小杜子吐了吐舌头,笑道:“这话可是干爹自个儿说的,儿子可没说,既干爹大人大量,不与他一般见识,那也就罢了。”
韩征却是道:“回头还是递个话儿给他,让他不必忐忑,不然他指不定以为本督什么时候便会报复他呢,谁让本督早就名声在外了”
小杜子忙道:“干爹也太好性儿了,不过区区一个护军军门,还值当特地递话儿给他呢没的白折了他的福。”
“什么时候本督做事,需要向你报备了”韩征声音沉了两分。
他既然让他去办,自然有他的深意,就看傻小子什么时候能自己想明白了。
小杜子忙讪笑道:“儿子记住了,明儿就去安排,干爹千万别生气,大节下的,为儿子这样一个蠢材生气,多不值当啊”
“还知道自己是蠢材呢”逗得韩征在车里笑了起来。
施清如更是笑个不住,低声与韩征道:“这么个活宝督主到底打哪儿弄来的,一定替督主解了不少颐吧”

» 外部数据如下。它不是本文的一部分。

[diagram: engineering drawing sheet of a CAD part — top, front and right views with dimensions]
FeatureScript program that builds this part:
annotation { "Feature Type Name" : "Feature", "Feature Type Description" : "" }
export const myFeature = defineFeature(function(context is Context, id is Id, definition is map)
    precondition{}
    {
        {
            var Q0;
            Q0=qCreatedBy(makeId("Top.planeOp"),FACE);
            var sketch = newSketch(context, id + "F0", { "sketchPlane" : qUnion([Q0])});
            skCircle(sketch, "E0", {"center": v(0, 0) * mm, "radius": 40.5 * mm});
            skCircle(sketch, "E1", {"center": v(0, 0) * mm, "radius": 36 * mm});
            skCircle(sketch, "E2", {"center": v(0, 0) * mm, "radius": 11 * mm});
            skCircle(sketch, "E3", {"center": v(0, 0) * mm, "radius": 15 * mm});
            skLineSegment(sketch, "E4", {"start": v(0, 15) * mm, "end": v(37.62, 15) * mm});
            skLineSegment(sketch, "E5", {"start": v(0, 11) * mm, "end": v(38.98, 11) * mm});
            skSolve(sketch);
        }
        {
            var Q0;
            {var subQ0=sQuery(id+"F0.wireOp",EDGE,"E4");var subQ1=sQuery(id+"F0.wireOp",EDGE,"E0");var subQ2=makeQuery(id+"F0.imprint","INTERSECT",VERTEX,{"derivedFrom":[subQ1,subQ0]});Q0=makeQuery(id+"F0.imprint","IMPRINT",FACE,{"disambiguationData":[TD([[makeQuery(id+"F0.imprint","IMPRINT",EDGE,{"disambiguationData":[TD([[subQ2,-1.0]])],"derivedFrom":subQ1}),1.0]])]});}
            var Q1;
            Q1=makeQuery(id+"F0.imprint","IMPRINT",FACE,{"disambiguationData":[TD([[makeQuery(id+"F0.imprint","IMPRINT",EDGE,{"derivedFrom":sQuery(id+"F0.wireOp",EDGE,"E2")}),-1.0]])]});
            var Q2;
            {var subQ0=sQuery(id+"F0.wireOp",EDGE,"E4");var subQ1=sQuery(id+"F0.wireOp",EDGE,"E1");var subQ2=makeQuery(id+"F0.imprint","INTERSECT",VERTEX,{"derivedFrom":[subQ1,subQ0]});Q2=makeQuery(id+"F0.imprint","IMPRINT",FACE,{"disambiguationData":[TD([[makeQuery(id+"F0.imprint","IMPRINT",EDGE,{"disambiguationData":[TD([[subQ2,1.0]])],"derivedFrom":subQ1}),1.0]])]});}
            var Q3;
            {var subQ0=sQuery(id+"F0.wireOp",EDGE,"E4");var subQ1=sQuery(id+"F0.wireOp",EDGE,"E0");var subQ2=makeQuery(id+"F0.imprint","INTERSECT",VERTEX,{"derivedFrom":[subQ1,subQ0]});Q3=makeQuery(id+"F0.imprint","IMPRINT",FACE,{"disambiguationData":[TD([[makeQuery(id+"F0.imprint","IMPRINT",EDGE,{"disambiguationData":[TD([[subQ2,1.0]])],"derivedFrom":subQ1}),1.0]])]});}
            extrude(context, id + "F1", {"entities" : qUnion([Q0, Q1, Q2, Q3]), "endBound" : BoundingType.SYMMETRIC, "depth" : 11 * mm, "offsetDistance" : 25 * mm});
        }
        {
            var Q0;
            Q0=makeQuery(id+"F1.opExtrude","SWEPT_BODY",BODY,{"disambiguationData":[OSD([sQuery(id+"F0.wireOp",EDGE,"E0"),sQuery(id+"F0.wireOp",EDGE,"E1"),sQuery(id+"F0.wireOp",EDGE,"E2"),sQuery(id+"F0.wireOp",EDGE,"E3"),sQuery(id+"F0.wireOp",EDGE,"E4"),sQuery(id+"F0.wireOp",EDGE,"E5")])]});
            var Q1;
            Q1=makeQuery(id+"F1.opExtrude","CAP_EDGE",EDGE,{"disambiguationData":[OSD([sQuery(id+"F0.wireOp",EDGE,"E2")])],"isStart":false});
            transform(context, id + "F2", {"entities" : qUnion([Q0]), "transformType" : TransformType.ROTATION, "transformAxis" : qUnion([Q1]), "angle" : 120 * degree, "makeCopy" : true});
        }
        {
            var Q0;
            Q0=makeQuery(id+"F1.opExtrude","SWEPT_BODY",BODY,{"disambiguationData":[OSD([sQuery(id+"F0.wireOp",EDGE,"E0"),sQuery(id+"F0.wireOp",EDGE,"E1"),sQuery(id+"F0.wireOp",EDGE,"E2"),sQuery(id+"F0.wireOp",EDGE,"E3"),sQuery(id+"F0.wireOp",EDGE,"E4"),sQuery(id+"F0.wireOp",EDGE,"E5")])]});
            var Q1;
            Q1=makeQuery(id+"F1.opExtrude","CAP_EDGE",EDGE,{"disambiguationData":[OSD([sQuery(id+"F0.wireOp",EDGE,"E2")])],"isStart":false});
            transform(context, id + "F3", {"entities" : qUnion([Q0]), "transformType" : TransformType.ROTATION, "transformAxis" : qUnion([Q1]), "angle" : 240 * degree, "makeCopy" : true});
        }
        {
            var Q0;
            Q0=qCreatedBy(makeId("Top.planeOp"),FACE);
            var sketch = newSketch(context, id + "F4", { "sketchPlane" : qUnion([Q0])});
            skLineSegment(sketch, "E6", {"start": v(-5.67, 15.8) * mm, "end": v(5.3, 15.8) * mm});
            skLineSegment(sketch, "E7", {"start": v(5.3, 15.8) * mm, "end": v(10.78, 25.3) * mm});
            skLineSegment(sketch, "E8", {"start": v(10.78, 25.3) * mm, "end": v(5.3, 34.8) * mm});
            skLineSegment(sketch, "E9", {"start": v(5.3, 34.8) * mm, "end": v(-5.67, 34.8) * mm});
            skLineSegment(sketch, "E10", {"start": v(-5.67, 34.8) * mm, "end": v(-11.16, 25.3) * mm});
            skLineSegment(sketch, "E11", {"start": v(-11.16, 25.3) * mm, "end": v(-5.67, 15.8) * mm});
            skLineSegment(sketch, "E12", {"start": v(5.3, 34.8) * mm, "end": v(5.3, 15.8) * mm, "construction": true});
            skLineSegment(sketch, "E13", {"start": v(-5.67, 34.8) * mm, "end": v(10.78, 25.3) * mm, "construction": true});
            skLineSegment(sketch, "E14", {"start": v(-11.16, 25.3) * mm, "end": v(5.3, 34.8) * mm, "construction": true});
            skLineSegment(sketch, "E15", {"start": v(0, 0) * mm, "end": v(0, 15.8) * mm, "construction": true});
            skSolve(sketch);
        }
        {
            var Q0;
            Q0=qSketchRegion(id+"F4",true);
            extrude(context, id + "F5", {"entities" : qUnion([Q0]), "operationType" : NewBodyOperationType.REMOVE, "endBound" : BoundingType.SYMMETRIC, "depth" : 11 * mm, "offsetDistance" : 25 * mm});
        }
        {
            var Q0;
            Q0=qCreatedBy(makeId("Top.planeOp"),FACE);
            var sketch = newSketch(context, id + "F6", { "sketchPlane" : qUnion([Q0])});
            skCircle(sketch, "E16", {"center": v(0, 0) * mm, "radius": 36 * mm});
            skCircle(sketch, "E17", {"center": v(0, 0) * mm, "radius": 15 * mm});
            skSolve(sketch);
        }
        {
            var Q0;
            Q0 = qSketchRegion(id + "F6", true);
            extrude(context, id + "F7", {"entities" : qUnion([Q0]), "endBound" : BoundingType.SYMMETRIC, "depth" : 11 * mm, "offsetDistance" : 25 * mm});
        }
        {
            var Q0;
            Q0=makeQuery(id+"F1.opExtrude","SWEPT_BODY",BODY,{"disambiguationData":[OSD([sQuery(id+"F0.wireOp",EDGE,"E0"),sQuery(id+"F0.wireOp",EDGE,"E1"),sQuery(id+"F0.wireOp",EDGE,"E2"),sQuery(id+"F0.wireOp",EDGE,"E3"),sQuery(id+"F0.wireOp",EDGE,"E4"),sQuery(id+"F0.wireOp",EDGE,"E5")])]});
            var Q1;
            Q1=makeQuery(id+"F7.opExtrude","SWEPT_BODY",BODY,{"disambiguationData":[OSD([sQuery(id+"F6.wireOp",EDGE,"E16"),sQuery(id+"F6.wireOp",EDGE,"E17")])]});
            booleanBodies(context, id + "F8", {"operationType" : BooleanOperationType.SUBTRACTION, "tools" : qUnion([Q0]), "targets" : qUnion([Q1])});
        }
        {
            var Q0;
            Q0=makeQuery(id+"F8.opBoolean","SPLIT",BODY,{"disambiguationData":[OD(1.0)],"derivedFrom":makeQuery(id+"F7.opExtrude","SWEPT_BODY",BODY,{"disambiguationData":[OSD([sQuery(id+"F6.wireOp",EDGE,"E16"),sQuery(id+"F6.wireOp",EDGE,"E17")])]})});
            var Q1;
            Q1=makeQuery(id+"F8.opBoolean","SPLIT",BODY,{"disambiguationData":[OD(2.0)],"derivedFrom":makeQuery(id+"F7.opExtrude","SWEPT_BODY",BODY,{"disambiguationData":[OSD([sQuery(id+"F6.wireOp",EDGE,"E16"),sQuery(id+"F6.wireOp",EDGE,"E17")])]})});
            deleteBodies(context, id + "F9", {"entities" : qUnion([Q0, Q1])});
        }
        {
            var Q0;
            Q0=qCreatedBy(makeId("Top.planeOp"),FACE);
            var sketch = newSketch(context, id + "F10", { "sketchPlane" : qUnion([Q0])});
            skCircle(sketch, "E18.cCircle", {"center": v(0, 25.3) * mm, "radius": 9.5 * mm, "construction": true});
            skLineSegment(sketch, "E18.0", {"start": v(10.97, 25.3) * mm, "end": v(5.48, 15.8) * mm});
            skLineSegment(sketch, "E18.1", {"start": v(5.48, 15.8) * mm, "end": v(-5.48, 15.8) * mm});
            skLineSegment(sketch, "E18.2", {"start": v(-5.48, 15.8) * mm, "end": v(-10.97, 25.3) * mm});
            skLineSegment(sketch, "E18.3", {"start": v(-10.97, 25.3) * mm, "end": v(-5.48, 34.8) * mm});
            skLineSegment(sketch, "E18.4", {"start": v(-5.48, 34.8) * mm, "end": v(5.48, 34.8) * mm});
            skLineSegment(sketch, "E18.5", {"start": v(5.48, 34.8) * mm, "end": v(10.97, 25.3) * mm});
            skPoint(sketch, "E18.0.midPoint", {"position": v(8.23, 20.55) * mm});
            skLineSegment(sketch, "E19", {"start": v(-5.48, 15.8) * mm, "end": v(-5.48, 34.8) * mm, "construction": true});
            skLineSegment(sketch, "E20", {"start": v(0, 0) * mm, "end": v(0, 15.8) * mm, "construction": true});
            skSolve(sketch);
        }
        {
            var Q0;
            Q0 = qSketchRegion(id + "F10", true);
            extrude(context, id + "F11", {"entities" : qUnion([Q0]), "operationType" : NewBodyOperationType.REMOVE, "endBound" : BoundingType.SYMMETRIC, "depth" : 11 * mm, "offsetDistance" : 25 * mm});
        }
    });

韩征嫌弃道:“也就只有会耍宝,会逗人开心这一个好处了。”
施清如笑道:“只有这一个好处吗我瞧着好处可还多得很,头一条对督主的忠心,便都及不上……倒是督主明明很大度,怎么偏就得了个‘睚眦必报’的名声呢那些人都眼瞎心盲不成”
她真是光想,都替他不值,心疼得慌!
“别人怎么想是别人的事,再说有这个名声我觉着反倒是好事,至少可以震慑住一些宵小,那就够了。何况不是还能让你心疼吗那就更够了。”
“就会贫嘴贫舌,真该让小杜子和大家伙儿瞧瞧……”
两人说着闲话儿,马车一摇一晃的,施清如很快便哈欠连天起来。
韩征知道她白日的忙碌比之自己,少不到哪里去,何况今儿的晚宴还额外耗了心神,借着微弱的光,见她困了,便伸手揽了她入怀,“清如,睡一会儿吧,等到了我叫你。”
施清如乍然让他拥入怀中,困意少了几分,脸也让他身上如兰似麝的独特气息熏得发起烫来,心里隐隐有些害怕,又有些期待,不知道韩征到底会带她去哪里,今晚会又发生什么……
但因为那个人是他,她其实害怕只占一小部分,更多还是期待……想到这里,她的脸越发烫了,忙呼了一口气,低声“嗯”了一声,闭上眼睛靠在了韩征的肩膀上。
本来只是想靠一靠,觉得眼下这份安宁着实难得的,不防睡意却再次袭来,不知不觉就睡了过去。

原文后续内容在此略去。